Yet, after reading that study, I began to wonder about that one scientist noting how the human environment is a dog’s natural environment. I began to look at different psychology articles to understand why humans and dogs are so well adapted to one another.
An article in Psychology Today gave a few answers, saying that “Dogs have a special chemistry with humans that goes back many tens of thousands of years.” Yet, the article noted that the social adaptations of humans and dogs are so similar that it has to be part of the reason that we can all co-exist so easily.
Both groups are territorial, hunt cooperatively and form packs or tribes that are emotionally bonded, often enthusiastically greeting one another after any sort of separation. There is tremendous overlap, in fact, and many dog owners view dogs as family members with dogs becoming protective guardians and loving towards children.
We are so closely related, in fact, that we forget they are NOT human. As one psychologist said, “on an emotional plane, families do not see the dog as alien… 40% of owners identify their dog as a family member reflecting social compatibility between our two species.”

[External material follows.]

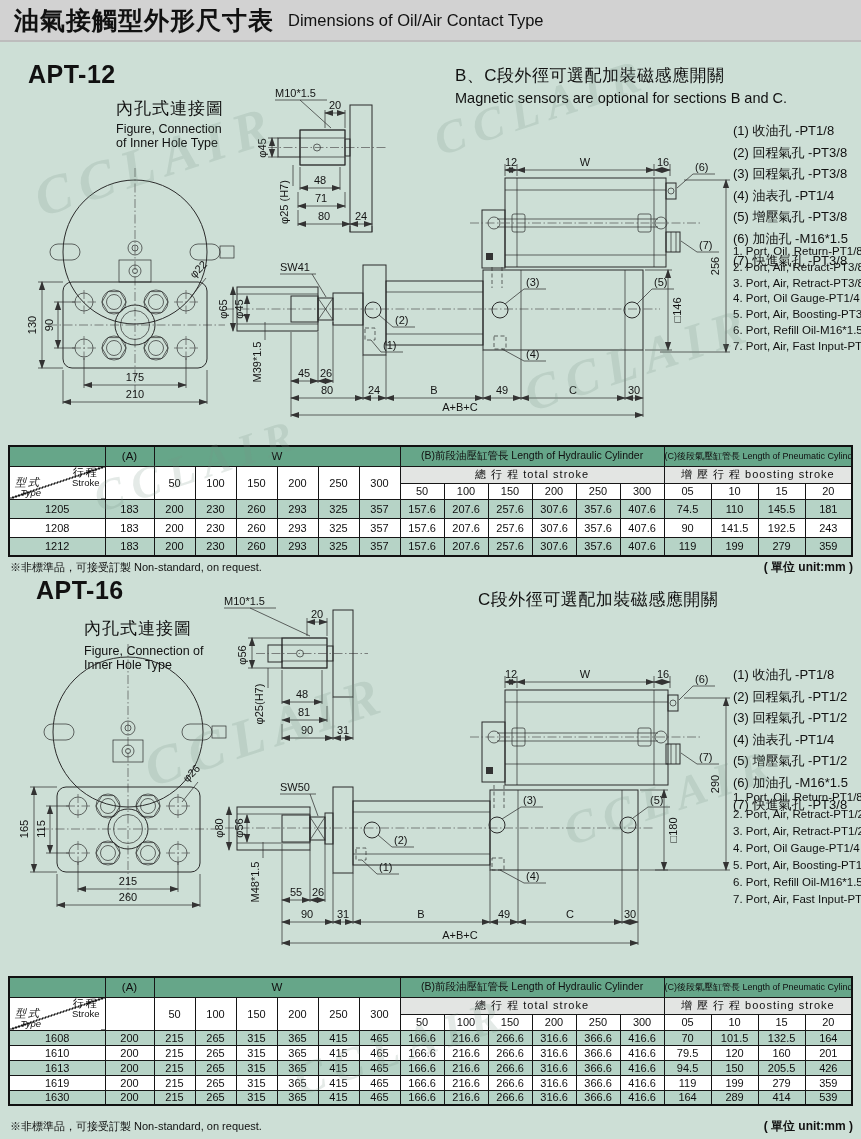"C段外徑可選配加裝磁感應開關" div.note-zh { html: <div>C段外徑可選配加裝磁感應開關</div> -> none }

So, dogs recognize something of themselves in us, as we do in them, and this helps us to bond. Yet, dogs are way better at guessing what we are going to do and are often much better readers of body language than most people. They are, as the article noted, “attuned to the emotional state of their masters” and can often express an emotion that mirrors or balances our own.
It goes beyond symbiotic relationships, and what I’m getting at here is that dogs may not be the Einsteins of the animal kingdom that many of us would argue (I know dolphins and chimps are scary smart, too), but they have “emotional intelligence”.
They are able to recognize and understand emotions in others, and themselves. If you disagree, just look at a dog that is guilty of doing something naughty. Watch them as they have “sympathetic yawns” in response to your own yawns and watch them tilt their heads when they are confused and seek clarity. They read inflection in the human voice and expressions of the human face.
We can all agree that dogs are intelligent and that they are a vital part of the human environment. The study said they have certain skills, and that they are actually quite numerous skills. And as sentimental as it sounds, I think one of those skills is to see and forgive humans their ignorance, and still love us unconditionally.